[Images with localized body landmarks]
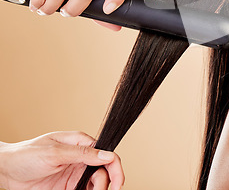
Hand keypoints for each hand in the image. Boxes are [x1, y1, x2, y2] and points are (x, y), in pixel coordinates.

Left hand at [0, 131, 124, 189]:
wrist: (5, 171)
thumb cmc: (26, 154)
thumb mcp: (55, 152)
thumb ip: (83, 153)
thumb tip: (107, 154)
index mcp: (82, 144)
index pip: (107, 155)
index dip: (116, 169)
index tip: (118, 184)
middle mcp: (81, 159)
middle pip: (104, 173)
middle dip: (106, 184)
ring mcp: (74, 174)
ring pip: (95, 185)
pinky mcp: (67, 188)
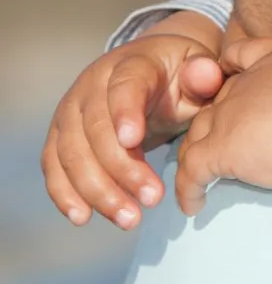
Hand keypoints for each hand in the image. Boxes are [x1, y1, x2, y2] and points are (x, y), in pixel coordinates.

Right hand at [42, 27, 224, 228]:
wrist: (156, 71)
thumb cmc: (182, 75)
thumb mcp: (199, 69)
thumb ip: (204, 75)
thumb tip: (204, 74)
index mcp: (130, 64)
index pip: (124, 86)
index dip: (125, 112)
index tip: (133, 140)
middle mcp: (91, 85)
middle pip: (96, 129)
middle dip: (121, 168)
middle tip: (153, 199)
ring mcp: (71, 110)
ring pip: (73, 153)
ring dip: (98, 190)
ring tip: (130, 219)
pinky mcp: (62, 135)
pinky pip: (54, 166)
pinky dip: (65, 193)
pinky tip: (83, 217)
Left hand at [174, 39, 271, 215]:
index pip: (241, 56)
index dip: (231, 68)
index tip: (228, 78)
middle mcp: (245, 85)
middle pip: (215, 103)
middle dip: (214, 122)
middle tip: (222, 144)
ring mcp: (228, 118)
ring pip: (197, 136)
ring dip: (196, 156)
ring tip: (201, 178)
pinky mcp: (221, 151)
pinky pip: (192, 173)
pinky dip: (189, 190)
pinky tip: (193, 207)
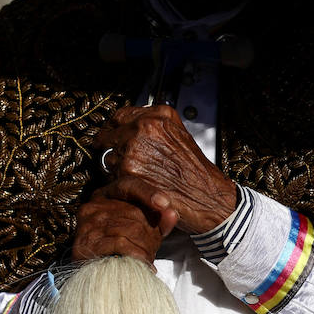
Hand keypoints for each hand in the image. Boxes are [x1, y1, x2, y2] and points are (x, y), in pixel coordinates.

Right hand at [71, 186, 176, 265]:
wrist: (94, 273)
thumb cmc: (119, 248)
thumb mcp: (141, 230)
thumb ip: (157, 220)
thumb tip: (172, 213)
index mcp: (107, 195)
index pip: (129, 185)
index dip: (148, 193)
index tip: (165, 204)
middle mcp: (95, 205)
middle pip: (135, 212)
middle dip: (151, 234)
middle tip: (153, 250)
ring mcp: (89, 224)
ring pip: (130, 229)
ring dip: (145, 248)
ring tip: (147, 259)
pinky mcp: (86, 243)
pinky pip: (121, 244)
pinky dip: (137, 256)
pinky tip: (142, 265)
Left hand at [95, 104, 236, 233]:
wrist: (206, 196)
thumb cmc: (195, 171)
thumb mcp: (179, 135)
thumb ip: (153, 127)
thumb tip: (130, 125)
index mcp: (155, 118)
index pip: (118, 117)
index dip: (113, 128)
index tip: (111, 136)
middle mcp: (142, 129)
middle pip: (108, 136)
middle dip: (111, 149)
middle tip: (118, 160)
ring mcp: (133, 150)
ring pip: (106, 157)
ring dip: (113, 167)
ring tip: (131, 176)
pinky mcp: (128, 173)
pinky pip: (109, 176)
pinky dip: (116, 183)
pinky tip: (131, 186)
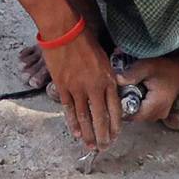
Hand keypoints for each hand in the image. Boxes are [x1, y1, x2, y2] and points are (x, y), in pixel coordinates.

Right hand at [39, 31, 122, 151]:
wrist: (63, 31)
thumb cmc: (85, 40)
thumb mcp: (104, 57)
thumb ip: (108, 75)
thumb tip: (111, 87)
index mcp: (107, 80)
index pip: (114, 109)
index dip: (115, 125)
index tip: (115, 135)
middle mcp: (94, 87)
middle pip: (100, 117)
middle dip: (102, 135)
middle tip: (103, 147)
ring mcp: (77, 89)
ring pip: (84, 117)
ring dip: (87, 133)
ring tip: (90, 145)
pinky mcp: (62, 87)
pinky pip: (69, 109)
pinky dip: (72, 122)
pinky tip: (76, 132)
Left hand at [115, 54, 178, 124]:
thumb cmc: (166, 67)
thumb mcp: (146, 67)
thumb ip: (131, 75)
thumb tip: (116, 80)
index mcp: (156, 105)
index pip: (133, 116)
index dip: (121, 109)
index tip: (115, 97)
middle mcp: (159, 113)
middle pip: (136, 117)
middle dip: (126, 107)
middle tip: (120, 93)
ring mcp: (162, 112)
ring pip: (141, 115)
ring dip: (133, 105)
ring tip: (128, 91)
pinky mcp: (162, 109)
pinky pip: (147, 111)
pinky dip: (140, 104)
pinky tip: (137, 93)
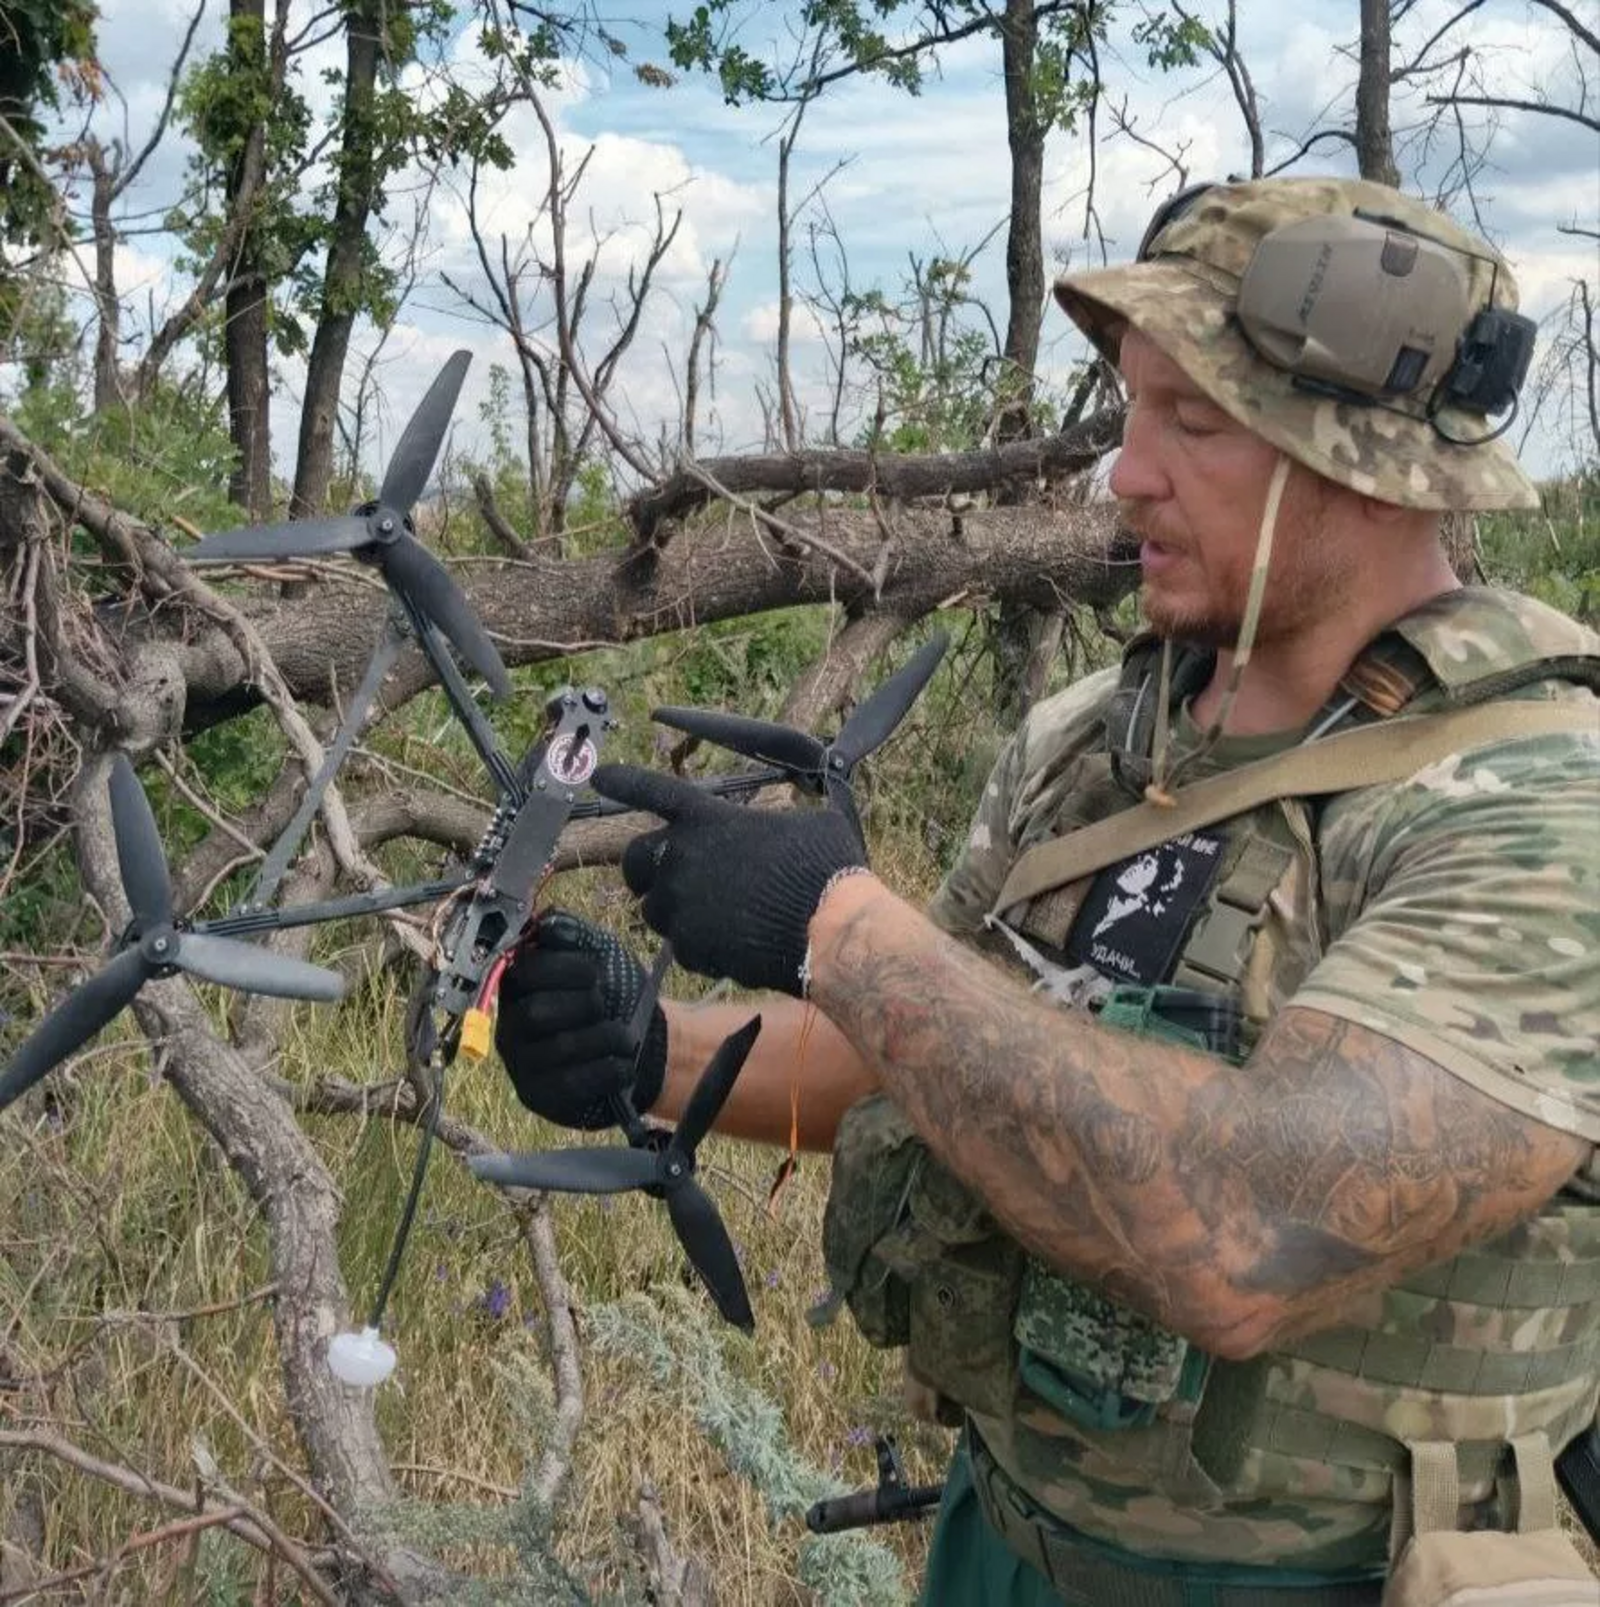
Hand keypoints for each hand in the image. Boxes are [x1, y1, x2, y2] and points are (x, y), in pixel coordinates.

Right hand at [494, 910, 666, 1128]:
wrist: (646, 1043)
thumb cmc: (616, 993)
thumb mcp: (599, 952)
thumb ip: (572, 932)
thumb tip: (545, 924)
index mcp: (519, 985)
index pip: (524, 972)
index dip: (565, 969)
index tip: (594, 972)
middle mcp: (510, 1026)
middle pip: (535, 1013)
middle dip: (584, 1005)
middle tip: (604, 1007)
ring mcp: (521, 1066)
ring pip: (559, 1049)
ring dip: (605, 1037)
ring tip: (625, 1038)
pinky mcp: (540, 1097)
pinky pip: (573, 1084)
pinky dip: (610, 1069)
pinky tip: (624, 1063)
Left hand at [590, 764, 868, 996]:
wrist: (830, 931)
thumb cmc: (828, 870)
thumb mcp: (810, 823)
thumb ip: (781, 820)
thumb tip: (790, 825)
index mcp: (710, 819)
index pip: (654, 790)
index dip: (624, 781)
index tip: (600, 775)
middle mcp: (684, 857)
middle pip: (635, 859)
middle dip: (646, 869)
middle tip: (671, 876)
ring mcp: (682, 904)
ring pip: (655, 909)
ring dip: (677, 911)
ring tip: (718, 916)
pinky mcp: (689, 946)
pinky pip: (681, 947)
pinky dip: (701, 947)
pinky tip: (734, 944)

WORK TASK — In the entries above, find each line that includes the string "wrist" and copy it.

RESPONSE AREA —
wrist: (5, 171)
wrist: (156, 71)
wrist: (94, 273)
wrist: (206, 196)
wrist: (63, 31)
wrist: (646, 1043)
wrist: (830, 931)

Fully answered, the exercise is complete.